A group of 11 Menomonie residents petitioned the school board to change the Indian logo. They asserted that "Schools ought to be teaching humanity along with other subject matters" and "The use of the Indians nickname sends a subliminal message to children that flies in the face of efforts to teach valued humanitarian principles." Ultimately, Menomonie decided to retire the Indians nickname and imagery, adopting "Mustangs" as the new nickname in 2012.

==== Athletic conference affiliation history ====

- Middle Border Conference (1931-1951)
- Big Rivers Conference (1963–present)

=== Science Olympiad ===
The Menomonie High School Science Olympiad team won the state championship and represented the state at the national competition in Washington D.C., on May 30–31, 2008, where they were awarded the Division C Team Spirit Award.

On April 4, 2009, the team took home the state trophy for the second consecutive year, with a combined score of 46 points, using the National Science Olympiad scoring system.
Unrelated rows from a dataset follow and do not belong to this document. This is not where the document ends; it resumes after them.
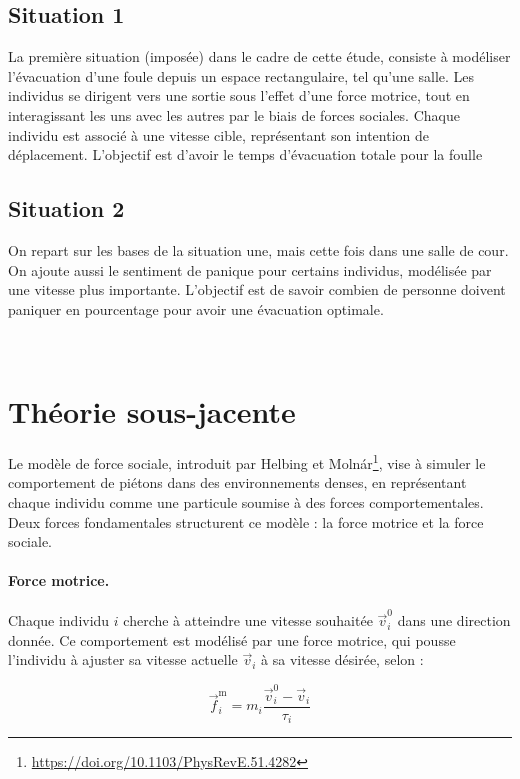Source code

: \documentclass[a4paper,12pt]{article}
\begin{document}
\subsection{Situation 1}
\indent La première situation (imposée) dans le cadre de cette étude, consiste à modéliser l’évacuation d’une foule depuis un espace rectangulaire, tel qu’une salle. Les individus se dirigent vers une sortie sous l'effet d'une force motrice, tout en interagissant les uns avec les autres par le biais de forces sociales. Chaque individu est associé à une vitesse cible, représentant son intention de déplacement. L'objectif est d'avoir le temps d'évacuation totale pour la foulle

\subsection{Situation 2}
\indent On repart sur les bases de la situation une, mais cette fois dans une salle de cour. On ajoute aussi le sentiment de panique pour certains individus, modélisée par une vitesse plus importante. L'objectif est de savoir combien de personne doivent paniquer en pourcentage pour avoir une évacuation optimale.

\
\section{Théorie sous-jacente}

Le modèle de force sociale, introduit par Helbing et Molnár\footnote{\url{https://doi.org/10.1103/PhysRevE.51.4282}}, vise à simuler le comportement de piétons dans des environnements denses, en représentant chaque individu comme une particule soumise à des forces comportementales. Deux forces fondamentales structurent ce modèle : la force motrice et la force sociale.

\paragraph{Force motrice.}
Chaque individu $i$ cherche à atteindre une vitesse souhaitée $\vec{v}_i^0$ dans une direction donnée. Ce comportement est modélisé par une force motrice, qui pousse l'individu à ajuster sa vitesse actuelle $\vec{v}_i$ à sa vitesse désirée, selon :

\begin{equation}
\label{eq:force_motrice}
\vec{f}_i^{\text{m}} = m_i \frac{\vec{v}_i^0 - \vec{v}_i}{\tau_i}
\end{equation}
\end{document}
On April 2, 2011, Menomonie High School reclaimed the state title, beating the closest team by 59 points. The team went on to represent Wisconsin at the national competition in Madison, on May 21, 2011, at which they took 12th place overall, earning a third-place medal in Towers, a fourth-place medal in Optics, a fourth-place medal in Mousetrap Vehicle, and a sixth-place medal in Mission Possible.
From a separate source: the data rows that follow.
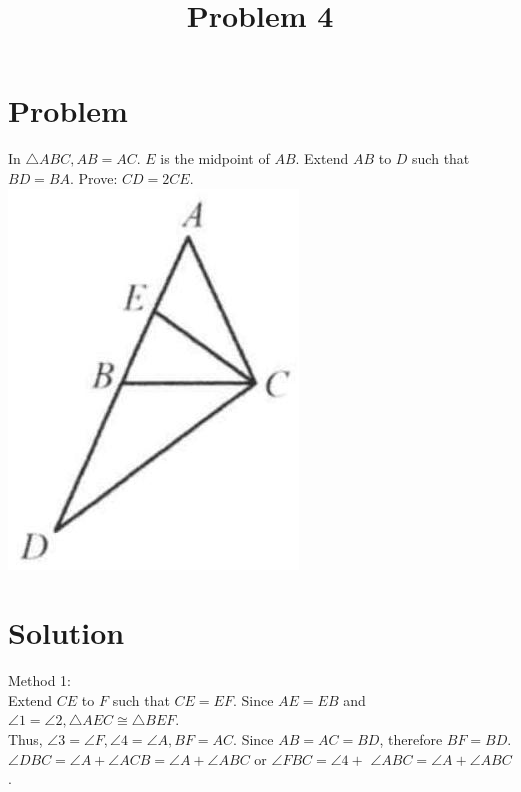 \documentclass{article}
\title{Problem 4}
\date{}
\begin{document}
\maketitle

\section*{Problem}
In \(\triangle A B C, A B=A C\). \(E\) is the midpoint of \(A B\). Extend \(A B\) to \(D\) such that \(B D=B A\). Prove: \(C D=2 C E\).\\
\centering
\includegraphics[width=\textwidth]{images/027(1).jpg}

\section*{Solution}
Method 1:\\
Extend \(C E\) to \(F\) such that \(C E=E F\). Since \(A E=E B\) and \(\angle 1=\angle 2, \triangle A E C \cong \triangle B E F\).\\
Thus, \(\angle 3=\angle F, \angle 4=\angle A, B F=A C\). Since \(A B=A C=B D\), therefore \(B F=B D\). \(\angle D B C=\angle A+\angle A C B=\angle A+\angle A B C\) or \(\angle F B C=\angle 4+\) \(\angle A B C=\angle A+\angle A B C\).
\end{document}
On April 5, 2014, Menomonie High School won the state title, beating Madison West team by 53 points.

===Forensics===
Menomonie High School has a large Forensics Public Speaking team, and they have placed in the top five percent of Wisconsin at state every year since 2008.

==Notable alumni==
- Edmund G. McGilton, 11th lieutenant governor of Nebraska
- James D. Millar, politician
- Clint Moses, politician
- Luke Schleusner, college football coach
- Mike Schmidt, college football coach
- Nate Stanley, former quarterback for the Minnesota Vikings
- Terrin Vavra, baseball player for the Baltimore Orioles
- Ben Walter, professional golfer. Big Ten individual champion in 1994 and won 3 Wisconsin State Open championships(1994, 1997, 2005). Member Wisconsin Golf Hall of Fame.
- Steve Dahlby, PGA and PGA Tour Teaching Professional. Swing coach for multiple PGA tournament winners. Member of UW-Stout Athletic Hall of Fame.